**What you will do**:
A. Answer these questions about the conference agenda below, one answer a line, marked like the questions:
(i) What color marks paper forums?
(ii) Where is the session "Opera as Worldmaking" held?
(iii) Who chairs that session?
B. Write the next few sentences of the conference agenda below, following on from its closing question about operatic worldmaking.

**Supplied passage**:

Conference Agenda

The Online Program of events for the 2025 AMS-SMT Joint Annual Meeting appears below. This program is subject to change. The final program will be published in early November.

Use the "Filter by Track or Type of Session" or "Filter by Session Topic" dropdown to limit results by type. Some of the sessions are also color coded: purple indicates performances, grey indicates paper forums, and orange indicates sessions which will be either remote, hybrid, or available online via the AMS Select Pass.

Use the search bar to search by name or title of paper/session. Note that this search bar does not search by keyword.

Click on the session name for a detailed view (with participant names and abstracts).

 
 
Session Overview
Session
Opera as Worldmaking
Time:
Thursday, 06/Nov/2025:
2:15pm - 3:45pm

Location: Northstar Ballroom B

Session Topics:
Opera / Musical Theater, Gender / Sexuality / LGBTQ Studies, Race / Ethnicity / Social Justice, AMS

Show help for 'Increase or decrease the abstract text size'
Presentations

Opera as Worldmaking

Chair(s): Claudio Vellutini (University of British Columbia)

Based in the speculative tradition of science fiction, “worldbuilding” refers to crafting detailed alternate realities as a means of exploring the possibilities, and limitations, of the “real” world. “Worldmaking,” in turn, describes a similar process as carried out through representations of the “real” or lived world, often via history, myth, and other modes of cultural knowledge production. Opera has long engaged in such projects of worldmaking, inviting us—even commanding us—to temporarily enter into its other worlds through song, scenography, staging, and more. The question is, how and why has operatic worldmaking in particular attempted to re-shape operagoers’ relations to the “real” world?

**Information provided**:
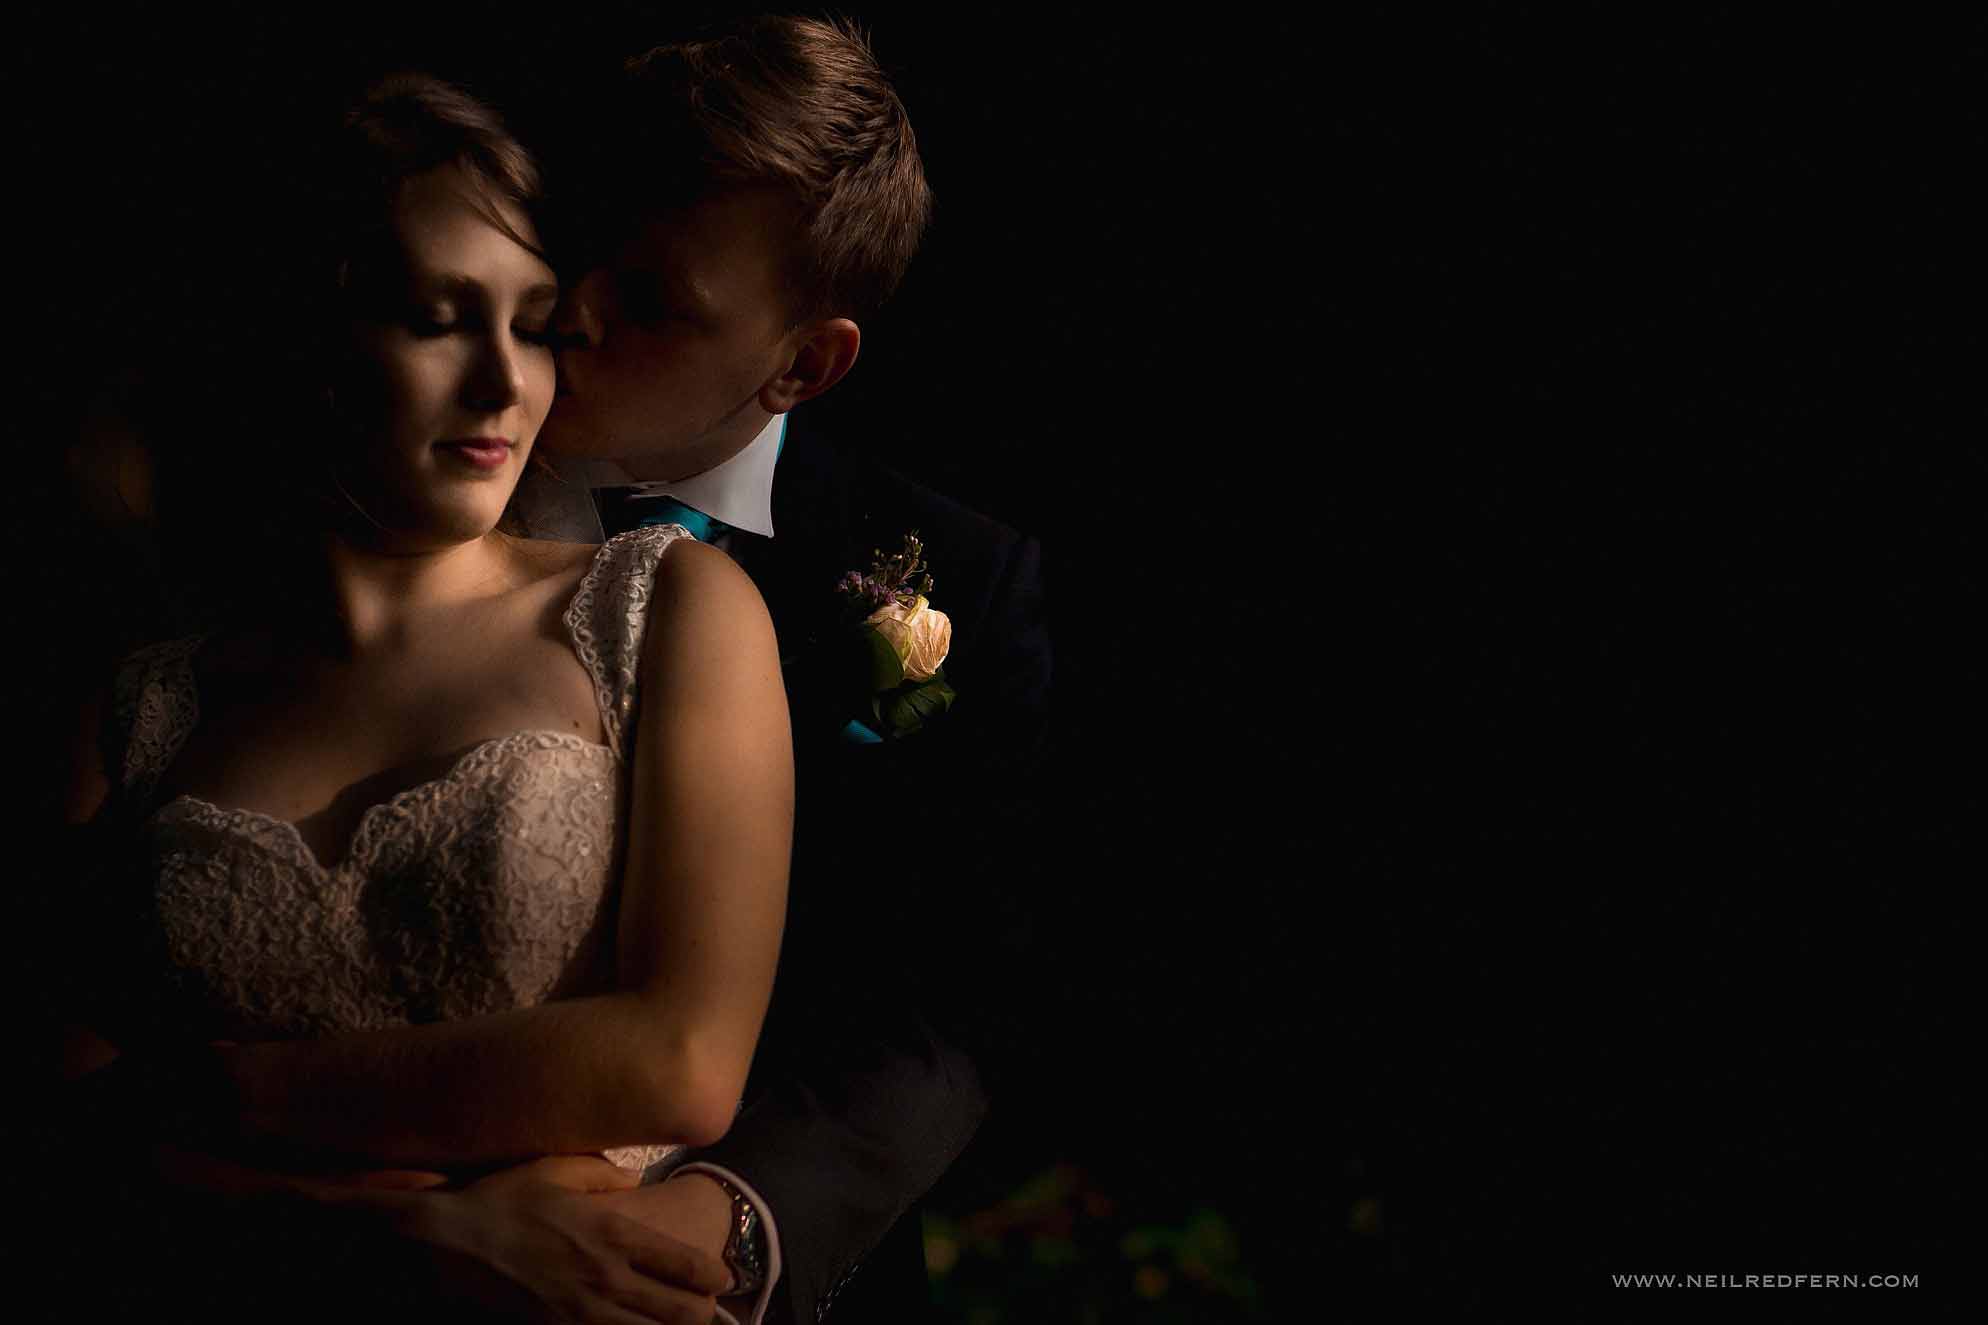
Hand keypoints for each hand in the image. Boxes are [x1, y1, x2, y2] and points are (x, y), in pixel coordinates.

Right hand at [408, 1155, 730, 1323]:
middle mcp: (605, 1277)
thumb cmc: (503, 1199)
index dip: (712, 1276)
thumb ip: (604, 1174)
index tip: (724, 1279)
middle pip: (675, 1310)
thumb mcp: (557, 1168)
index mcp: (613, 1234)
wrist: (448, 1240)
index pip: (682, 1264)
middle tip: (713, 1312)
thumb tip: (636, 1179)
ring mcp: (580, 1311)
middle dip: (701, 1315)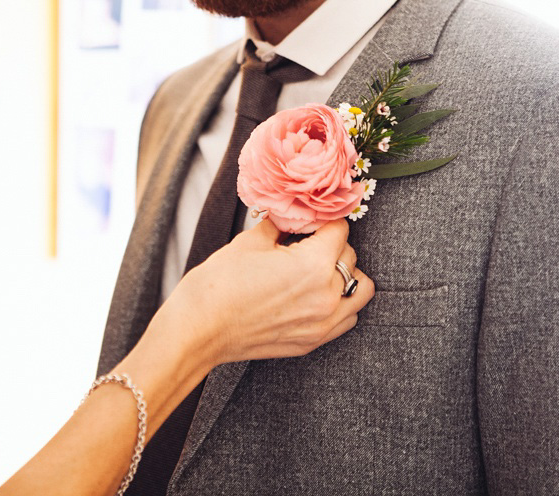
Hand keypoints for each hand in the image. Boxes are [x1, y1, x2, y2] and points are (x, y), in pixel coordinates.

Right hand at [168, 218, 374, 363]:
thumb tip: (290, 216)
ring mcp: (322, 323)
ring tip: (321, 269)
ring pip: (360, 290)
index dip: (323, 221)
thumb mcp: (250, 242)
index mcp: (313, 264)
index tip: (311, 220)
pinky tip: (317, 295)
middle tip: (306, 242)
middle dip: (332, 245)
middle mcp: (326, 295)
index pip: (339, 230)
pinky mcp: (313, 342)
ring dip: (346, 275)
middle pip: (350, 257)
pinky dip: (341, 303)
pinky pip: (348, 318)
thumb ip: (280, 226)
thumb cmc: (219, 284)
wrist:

**List of answers**:
A.
(i) Grey
(ii) Northstar Ballroom B
(iii) Claudio Vellutini (University of British Columbia)

B.
The three papers in this session stretch across four centuries in order to explore opera in different historical moments as a vehicle for mapping, encountering, dominating, knowing, or otherwise experiencing some version of “the world.” Drawing on definitions of worldmaking from both postcolonial history and performance studies (Getachew 2019; Kondo 2018), we interrogate operatic worldmaking as a process enacted through representations of gendered and racialized bodies; reconfigurations of historical, national, and colonial-imperial narratives; experiences of live performance; and (re)mediations in printed texts and audio technologies.

Our three case study operas are all differently oriented with regard to time: the first looks to a mytho-historical past, the second to its own present, and the third to an imagined future. Yet all three point to a markedly global world through their shared imagery of ships and seafaring. Ships are not merely the setting for these works. More importantly, as transhistorically recognizable vehicles for navigating, conquering, and establishing hegemony over far-flung places, they symbolize opera’s worldmaking aims. It’s no coincidence then that the subgenres we take up in these papers—eighteenth-century Italian heroic opera, nineteenth-century English ballad opera, twentieth- and twenty-first-century radio opera—were (and are) all “travelers” themselves, bringing their internal logics of worldmaking to audiences and readers across time and space. All told we ask what opera, both historically and presently, can tell us about imagining, hearing, and making different—if not necessarily better—worlds.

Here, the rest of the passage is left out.